_Esercizi da svolgere:_
(A) Restituisci il passo del testo sul berlusconismo compreso tra "Berlusconi si propose" e "nefaste che conosciamo.", estremi inclusi.
(B) Traduci in inglese questa frase del testo sul berlusconismo: «Un vero liberale non mischia l’interesse privato e quello pubblico.»
(C) Prosegui il testo sul berlusconismo dopo l'ultima frase riportata.

_Estratto della pagina:_
——————

In morte di Berlusconi / Fine di un’epoca? No, il berlusconismo è ancora in circolo
di Aldo Maria Valli
Sento dire che con la morte di Silvio Berlusconi finisce un’epoca. Non credo sia così. È morto Berlusconi, ma il berlusconismo è vivo. Con l’aggravante che è messo in scena da interpreti ben più mediocri.
Provo a tratteggiare sommariamente alcuni caratteri del berlusconismo.
Dopo il maremoto di Mani Pulite, con Berlusconi si impose l’idea che la politica abbia bisogno del tecnico e, in specie, dell’imprenditore. La politica, già colpita duramente, subì così una vera mazzata. Scomparve il progetto, la visione d’insieme, e sulla scena si impose il personaggio. Avvenne una semplificazione in senso demagogico e paternalistico. Trionfò l’illusione del “ghe pensi mi”: la delega in bianco all’ennesimo salvatore della patria, ma un salvatore sul quale non poteva non gravare il sospetto di cercare il proprio tornaconto.
Berlusconi si propose come esponente di una destra liberale, ma la sua fu una parodia, sia della destra sia del pensiero liberale. Un vero liberale non mischia l’interesse privato e quello pubblico. Anzi, guarda con orrore a una tale commistione. Come ricordava Montanelli, Quintino Sella, rappresentante di spicco della Destra storica, quando venne fatto ministro vendette l’impresa di famiglia, e lo stesso fece Sidney Sonnino, liberale conservatore, anche lui rappresentante della Destra storica. Berlusconi invece, alla faccia del conflitto d’interessi, pretese di fare il politico continuando a fare l’imprenditore. Non solo. Essendo imprenditore nel campo dei mass media, pretese di poter possedere tv, giornali e case editrici e nello stesso tempo darsi alla politica e fare il presidente del Consiglio. Con tutte le conseguenze nefaste che conosciamo.

——————

_Estratto dei dati:_
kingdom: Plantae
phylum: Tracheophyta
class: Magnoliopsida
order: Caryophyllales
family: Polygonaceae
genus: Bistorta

——————

_Soluzioni in ordine:_
(A)
Berlusconi si propose come esponente di una destra liberale, ma la sua fu una parodia, sia della destra sia del pensiero liberale. Un vero liberale non mischia l’interesse privato e quello pubblico. Anzi, guarda con orrore a una tale commistione. Come ricordava Montanelli, Quintino Sella, rappresentante di spicco della Destra storica, quando venne fatto ministro vendette l’impresa di famiglia, e lo stesso fece Sidney Sonnino, liberale conservatore, anche lui rappresentante della Destra storica. Berlusconi invece, alla faccia del conflitto d’interessi, pretese di fare il politico continuando a fare l’imprenditore. Non solo. Essendo imprenditore nel campo dei mass media, pretese di poter possedere tv, giornali e case editrici e nello stesso tempo darsi alla politica e fare il presidente del Consiglio. Con tutte le conseguenze nefaste che conosciamo.

(B) A true liberal does not mix private interest and public interest.

(C)
Proprio utilizzando le televisioni, Berlusconi banalizzò la figura del politico. Anche in questo caso si può dire che ne fece la parodia, o una caricatura. Si presentò nel piccolo schermo e disse: “Siccome ho avuto successo negli affari, avrò successo anche come politico e capo di governo. Quindi dovete fidarvi di me e darmi il vostro consenso”. Ma una nazione non è un’impresa, un Paese non è una televisione. Di qui il suo errore decisivo: andò a Palazzo Chigi pensando di essere alla Fininvest e pensò di poter gestire lo Stato come un’azienda privata. E di qui l’illusione di chi votò per lui, cioè che davvero il “ghe pensi mi” possa sostituire la politica.
Utilizzando le televisioni, Berlusconi provvide a fare degli italiani, tendenzialmente ben poco razionali in politica, un popolo ancor più illogico. Da giovane aveva fatto il piazzista, e si vedeva. Le sparava grosse e, contando sul suo charme, lo faceva senza pudore. Devo citare ancora Indro Montanelli, che di Silvio disse una volta: “È il bugiardo più sincero che ci sia, è il primo a credere alle proprie menzogne. È questo che lo rende così pericoloso. Non ha nessun pudore. Berlusconi non delude mai: quando ti aspetti che dica una scempiaggine, la dice”. Il problema è che molti italiani gli andarono dietro.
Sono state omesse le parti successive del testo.